Super Bowl fans will huddle over this dip during the game. But don’t save Buffalo Chicken Dip just for football fans; it scores points at all kinds of get-togethers. It tastes as deliciously trashy and calorific as hot Buffalo wings, but is more party-portable. Put out the fire with cold beer.
8 oz (250 g) block cream cheese, softened
2 oz (60 g) blue cheese, crumbled (about 1/2 cup/125 mL)
1/2 cup (125 mL) each: blue cheese dressing, Buffalo wing sauce
2 cups (500 mL) chopped, cooked chicken (4 oz/125 g)

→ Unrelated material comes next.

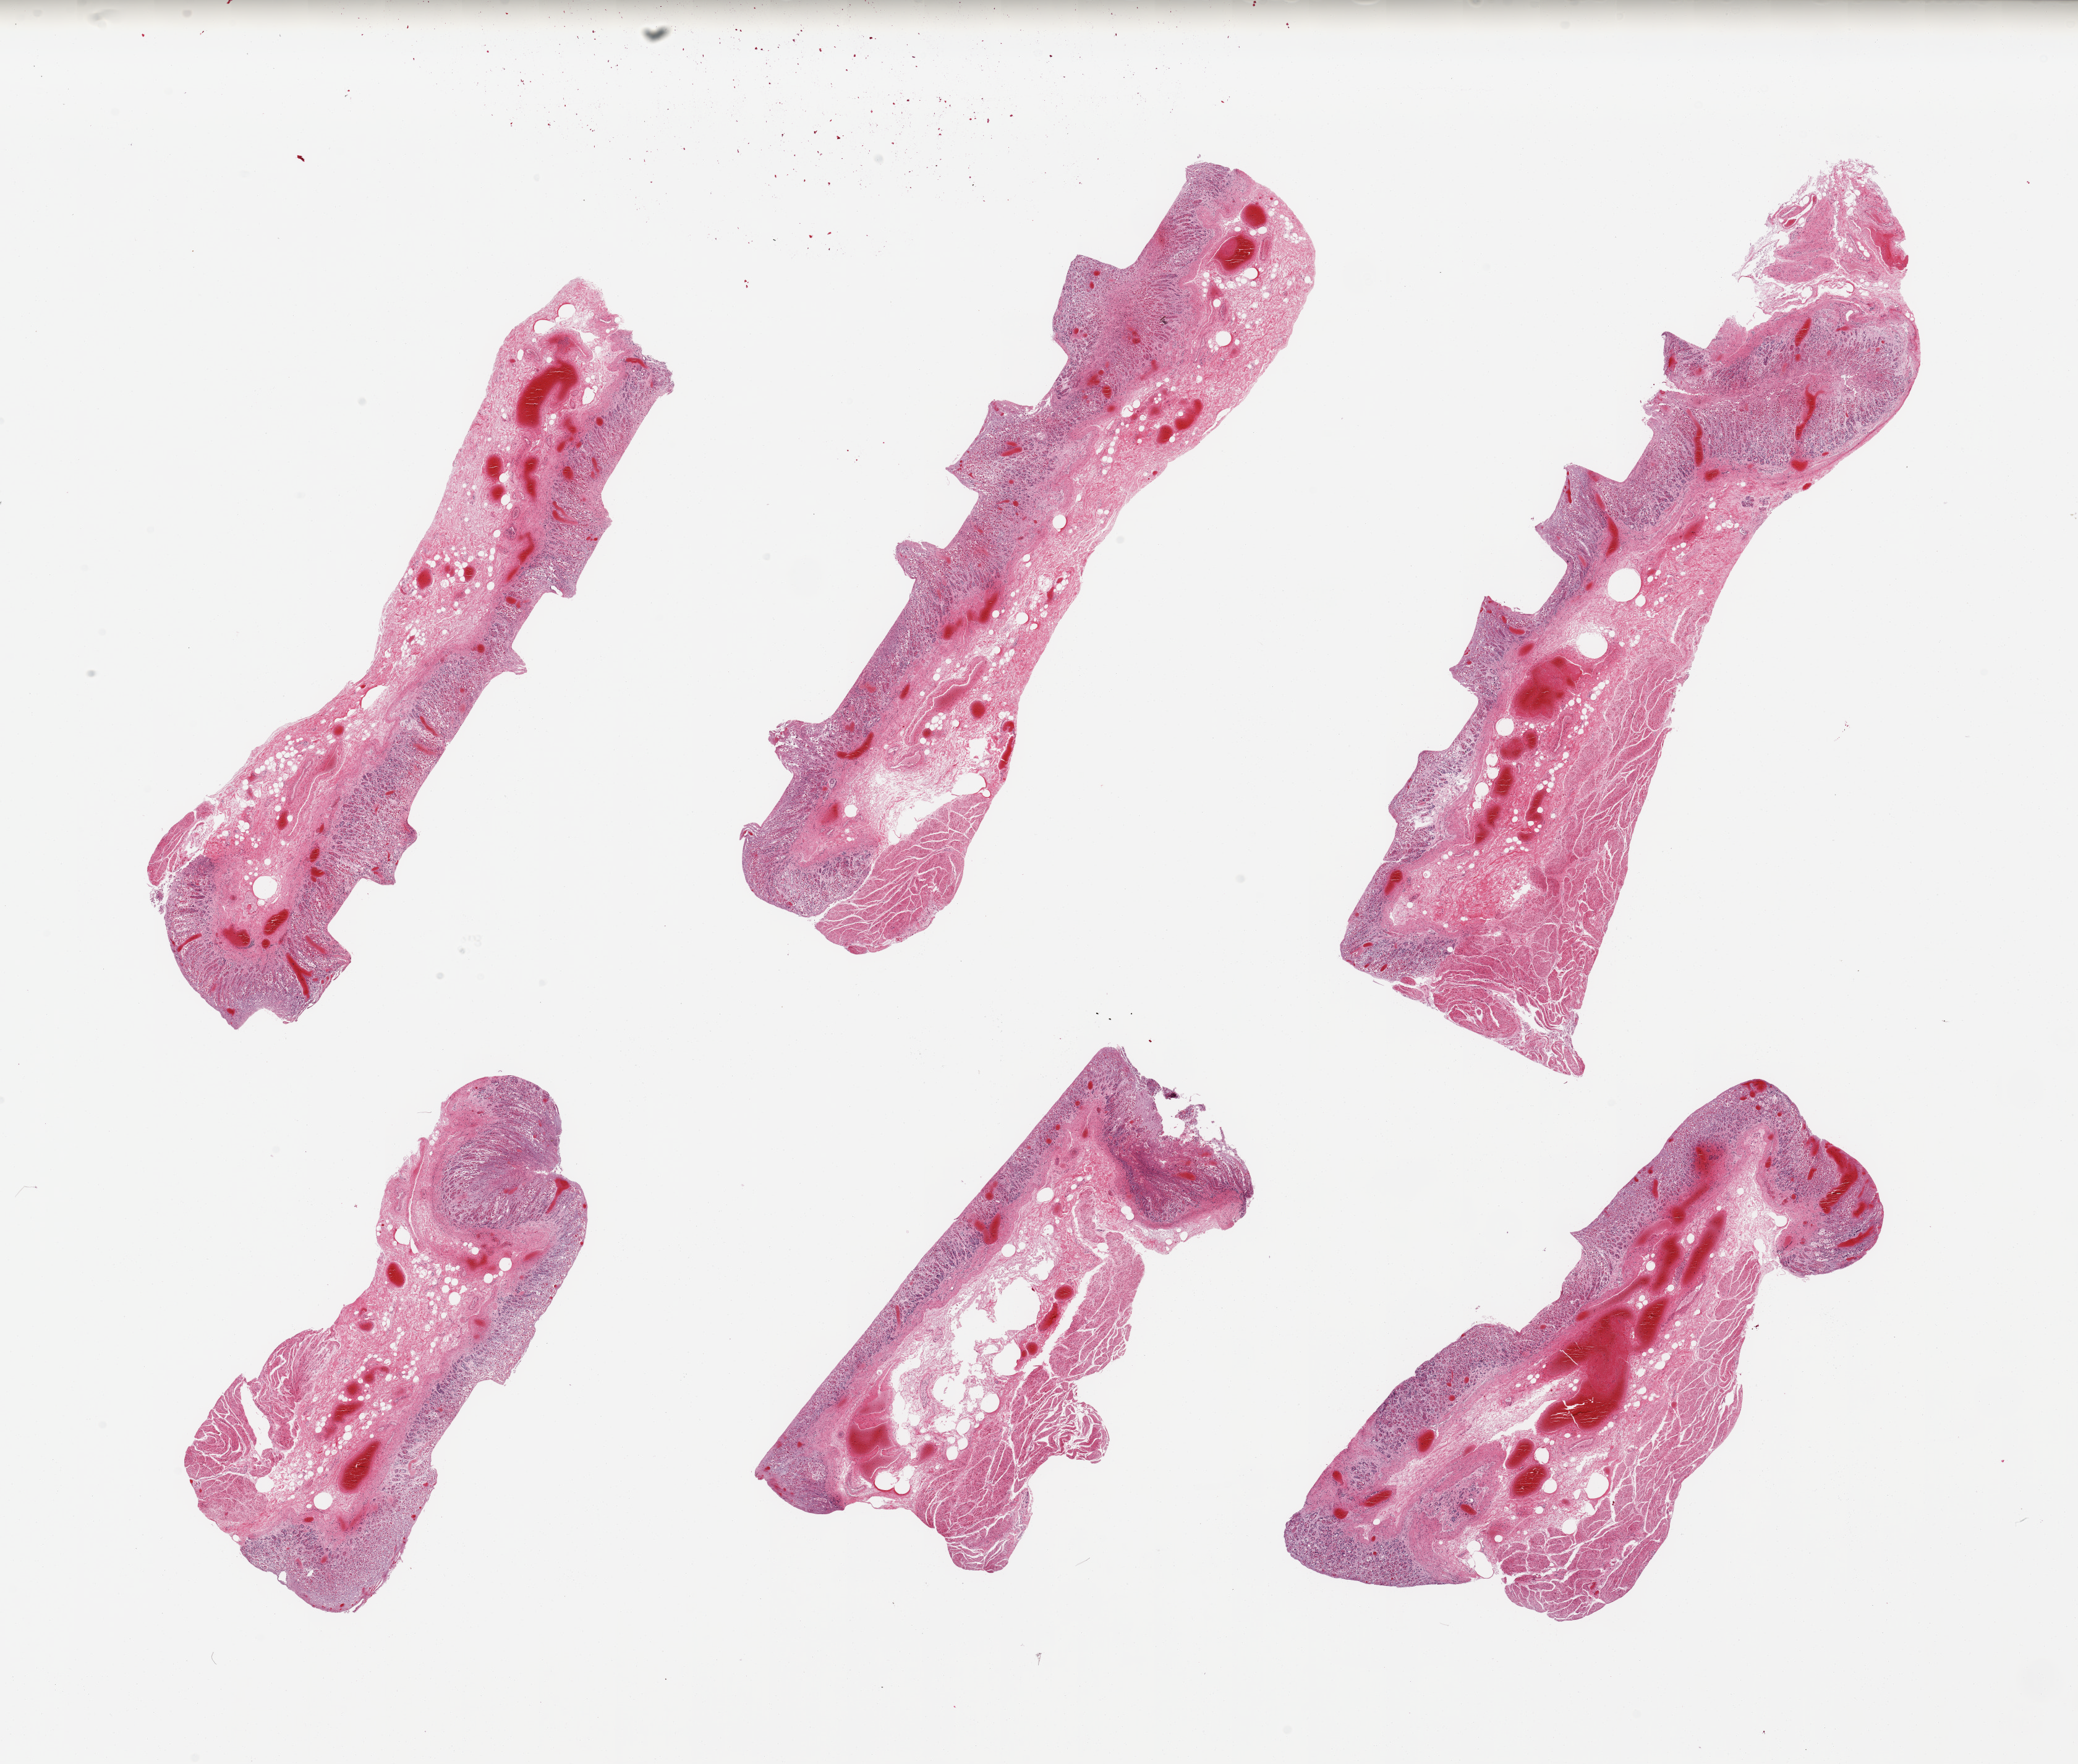
Hematoxylin and eosin (H&E) whole-slide image, brightfield — low-resolution overview of the scanned area, about 26.6 x 22.6 mm; PAXgene-fixed, paraffin-embedded tissue; target tissue: stomach; tissue donor sample. Donor sex: male.
Reviewer comment on this tissue sample: 6 pieces; severely autolyzed mucosa; limited amount of muscularis.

In medium, heatproof bowl, stir and mash together cheeses, dressing and wing sauce, using fork. Microwave on high power 3 to 5 minutes, until heated through. Whisk until fairly smooth. Stir in chicken.
Makes 3 cups (750 mL).
- I use Frank’s RedHot Buffalo wing sauce, Renée’s Gourmet blue cheese dressing, and white meat from a barbecued chicken – all found in the supermarket.
- If you don't have a microwave oven, warm the cheese mixture in a preheated 350F (180C) oven 15 to 20 minutes, until bubbly.
- Use a mini crockpot or fondue pot to keep the dip warm.
- Serve crackers, baby carrots and celery sticks alongside.